What's new with Rails UI - Issue 1
If you're reading this, you might have seen my introduction video, which tells the story behind the Rails UI project.
That video mentioned the new website, which is probably why you got this update in an email.
This is my first update, so I'm excited to share what I've been up to.
Check out this blog post for a refresher on Rails UI and why I'm building it.
A quick TL;DR; of recent updates:
I have redesigned the onboarding of the gem/engine and improved how you can refer to your Rails UI install in a given Ruby on Rails application.
I completed the first theme and design system based on Bootstrap. Next up is the first Tailwind CSS theme.
My goal is to complete two themes (one Bootstrap, one Tailwind) and start opening up access for you to trial as an alpha version (If you're reading this and subscribed to the mailing list, you;ll get first dibs 🍕).
You may wonder what the heck a theme is and how it relates to Rails UI. I'll explain some more below and in upcoming issues.
For now, here are screenshots of a fresh install of the Retriever theme, which leverages Bootstrap. This view
is called the "Design System", which features all the components and patterns Rails UI serves up for a given theme and CSS framework.
Each theme and CSS framework will offer a different set of components, styles, and content that will be expanded as time allows.
Fully integrated to Rails
I have considered adding ViewComponent and Phlex support in the future but will need to dive deeply into that stratosphere before adding it to the road map.
Additionally, each section of the design system is linkable, so you can share links with co-workers who might need a hand finding a specific component or design asset. Of course, this is assumed you are working locally in a Rails development environment.
The configuration form got a massive update. This view is the first place you will likely land after the successful installation of Rails UI.
The configuration in the screenshot features an active theme called "Retriever," so the view has fewer controls available.
An inactive theme would prompt you to choose both a CSS framework and a theme as a starting point for your design.
Themes are considered a starting point rather than a source of truth. The components combined with themes help pave your design in a direction that suits you best.
Over time the theme library will scale considerably. My goal is to make this part of the project offer as many
themes as possible to avoid too much repetition out in the wild.
Of course, all components are customizable thanks to the underlying CSS frameworks and how easy it is to incorporate those into a Rails application.
Finally, for bonus points, this is the first screen you see after installing Rails UI. I had some fun with HTML canvas.
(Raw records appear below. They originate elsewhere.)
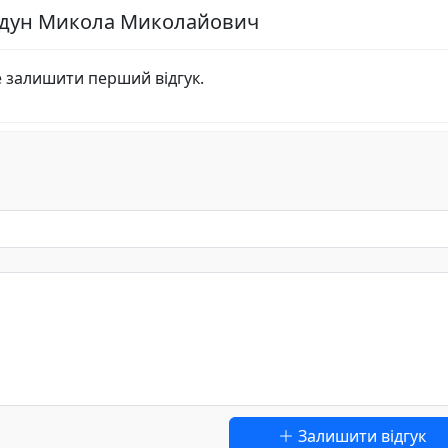
ердун Микола Миколайович
е залишити перший відгук.
Залишити відгук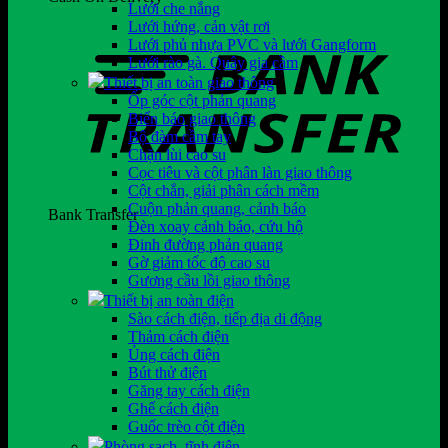
Lưới che nắng
Lưới hứng, cản vật rơi
Lưới phủ nhựa PVC và lưới Gangform
Lưới rào gà. Quây gia cầm
Thiết bị an toàn giao thông
Ốp góc cột phản quang
Biển báo giao thông
Bộ đàm cầm tay
Chặn lùi cao su
Cọc tiêu và cột phân làn giao thông
Cột chắn, giải phân cách mềm
Cuộn phản quang, cảnh báo
Bank Transfer
Đèn xoay cảnh báo, cứu hộ
Đinh đường phản quang
Gờ giảm tốc độ cao su
Gương cầu lồi giao thông
Thiết bị an toàn điện
Sào cách điện, tiếp địa di động
Thảm cách điện
Ủng cách điện
Bút thử điện
Găng tay cách điện
Ghế cách điện
Guốc trèo cột điện
Phòng sạch, tĩnh điện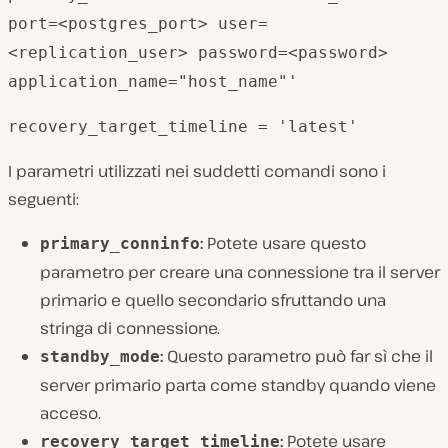
port=<postgres_port> user=
<replication_user> password=<password>
application_name="host_name"'
recovery_target_timeline = 'latest'
I parametri utilizzati nei suddetti comandi sono i
seguenti:
:
Potete usare questo
primary_conninfo
parametro per creare una connessione tra il server
primario e quello secondario sfruttando una
stringa di connessione.
:
Questo parametro può far sì che il
standby_mode
server primario parta come standby quando viene
acceso.
:
Potete usare
recovery_target_timeline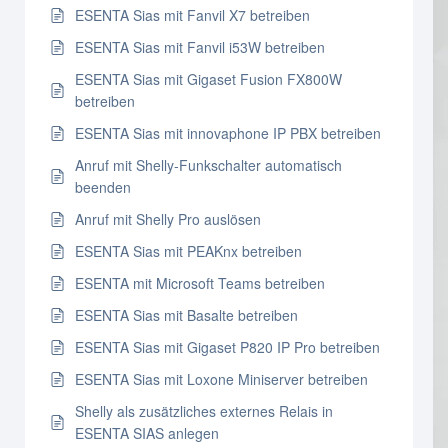
ESENTA Sias mit Fanvil X7 betreiben
ESENTA Sias mit Fanvil i53W betreiben
ESENTA Sias mit Gigaset Fusion FX800W
betreiben
ESENTA Sias mit innovaphone IP PBX betreiben
Anruf mit Shelly-Funkschalter automatisch
beenden
Anruf mit Shelly Pro auslösen
ESENTA Sias mit PEAKnx betreiben
ESENTA mit Microsoft Teams betreiben
ESENTA Sias mit Basalte betreiben
ESENTA Sias mit Gigaset P820 IP Pro betreiben
ESENTA Sias mit Loxone Miniserver betreiben
Shelly als zusätzliches externes Relais in
ESENTA SIAS anlegen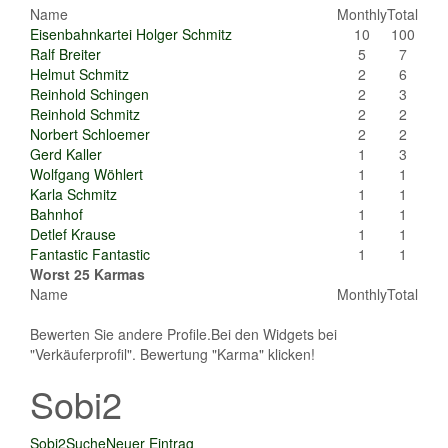
Name
Monthly
Total
Eisenbahnkartei Holger Schmitz
10
100
Ralf Breiter
5
7
Helmut Schmitz
2
6
Reinhold Schingen
2
3
Reinhold Schmitz
2
2
Norbert Schloemer
2
2
Gerd Kaller
1
3
Wolfgang Wöhlert
1
1
Karla Schmitz
1
1
Bahnhof
1
1
Detlef Krause
1
1
Fantastic Fantastic
1
1
Worst 25 Karmas
Name
Monthly
Total
Bewerten Sie andere Profile.Bei den Widgets bei
"Verkäuferprofil". Bewertung "Karma" klicken!
Sobi2
Sobi2
Suche
Neuer Eintrag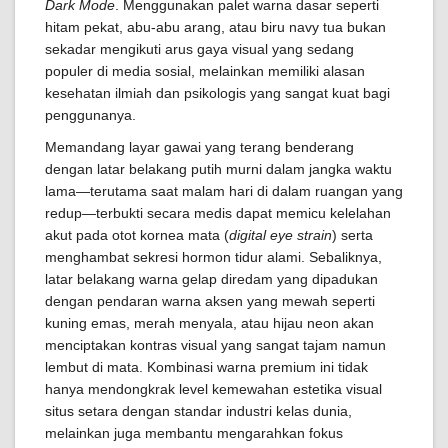
Dark Mode
. Menggunakan palet warna dasar seperti
hitam pekat, abu-abu arang, atau biru navy tua bukan
sekadar mengikuti arus gaya visual yang sedang
populer di media sosial, melainkan memiliki alasan
kesehatan ilmiah dan psikologis yang sangat kuat bagi
penggunanya.
Memandang layar gawai yang terang benderang
dengan latar belakang putih murni dalam jangka waktu
lama—terutama saat malam hari di dalam ruangan yang
redup—terbukti secara medis dapat memicu kelelahan
akut pada otot kornea mata (
digital eye strain
) serta
menghambat sekresi hormon tidur alami. Sebaliknya,
latar belakang warna gelap diredam yang dipadukan
dengan pendaran warna aksen yang mewah seperti
kuning emas, merah menyala, atau hijau neon akan
menciptakan kontras visual yang sangat tajam namun
lembut di mata. Kombinasi warna premium ini tidak
hanya mendongkrak level kemewahan estetika visual
situs setara dengan standar industri kelas dunia,
melainkan juga membantu mengarahkan fokus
For now, Rails UI requires all applications to be brand new. Integrating new design into old is super hard, and
while I'd love to say that's on the horizon, I wonder if it would be a huge focus at this time.
I hope you'll stay tuned for the next update. I have a lot of documentation to write, and that should help me zero in on the gray areas of Rails UI. I want to make it as effortless as possible when it comes to installation, configuration, and using it in the application. That will likely be a learning phase requiring a ton of finesse, but I'm excited to take it on 👏.